*EXERCISE*. The response should consist of every line below, restated exactly, with no pictures.

*DATA PROVIDED*.
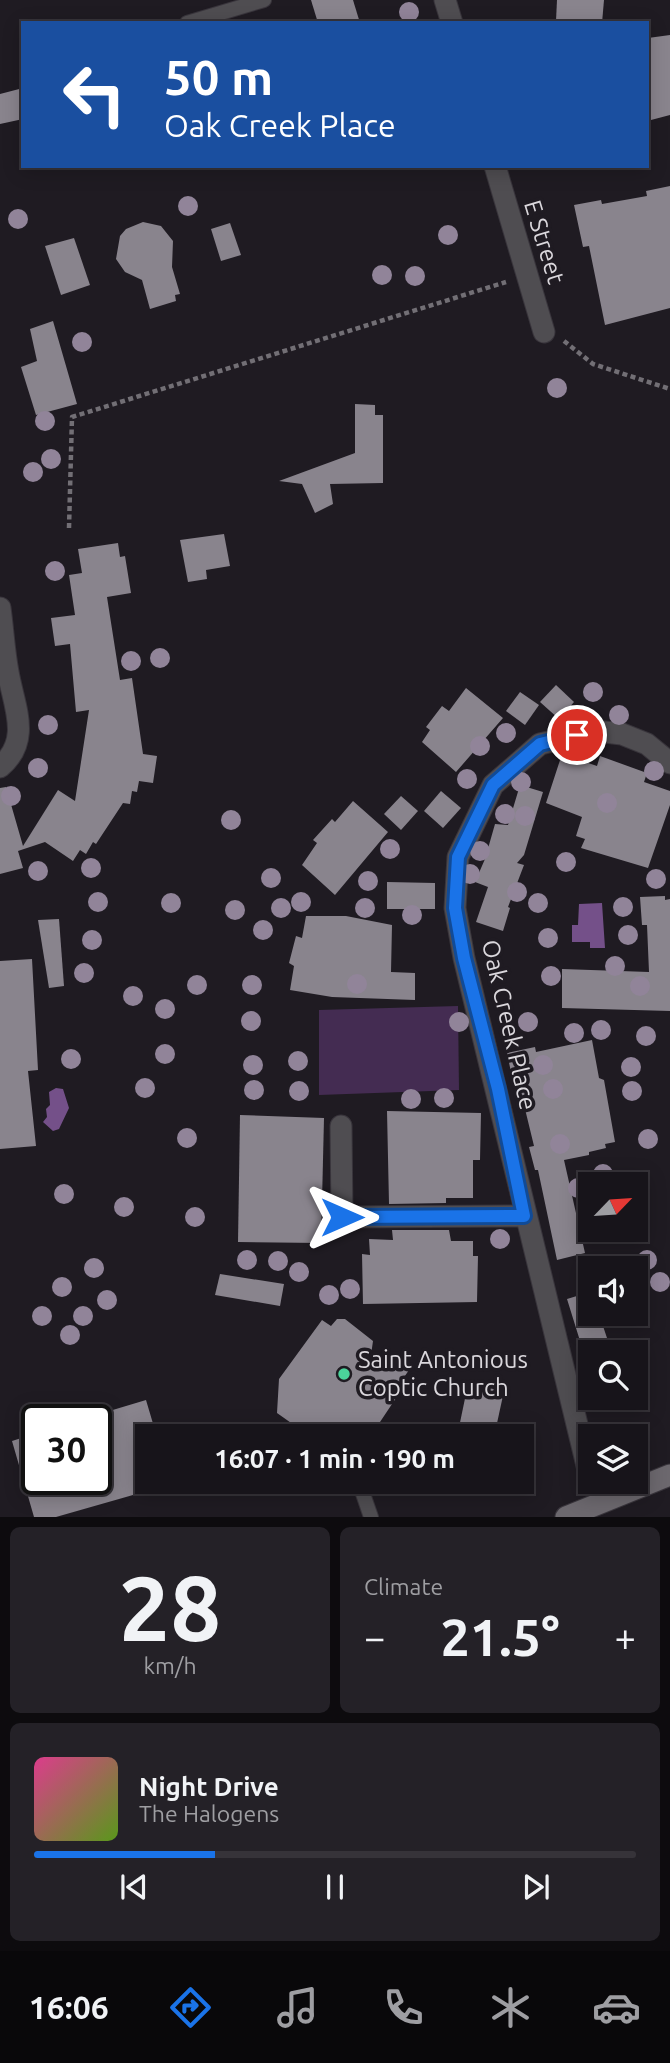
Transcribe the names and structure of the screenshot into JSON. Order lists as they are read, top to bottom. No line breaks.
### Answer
{"streets":{"street":["E Street","Oak Creek Place"]},"places":["Saint Antonious Coptic Church"],"north":"top right","page":{"turn":["50 m","Oak Creek Place"],"limit":"30","trip":"16:07 · 1 min · 190 m","tile":[["28","km/h"],"Climate"],"heat":["−","21.5°","+"],"song":["Night Drive","The Halogens"],"tabs":"16:06"}}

*ANSWER SPACE*.
Transcribe the names and structure of the screenshot into JSON. Order lists as they are read, top to bottom. No line breaks.
### Answer
{"streets":{"street":["E Street","Oak Creek Place"]},"places":["Saint Antonious Coptic Church"],"north":"top right","page":{"turn":["50 m","Oak Creek Place"],"limit":"30","trip":"16:07 · 1 min · 190 m","tile":[["28","km/h"],"Climate"],"heat":["−","21.5°","+"],"song":["Night Drive","The Halogens"],"tabs":"16:06"}}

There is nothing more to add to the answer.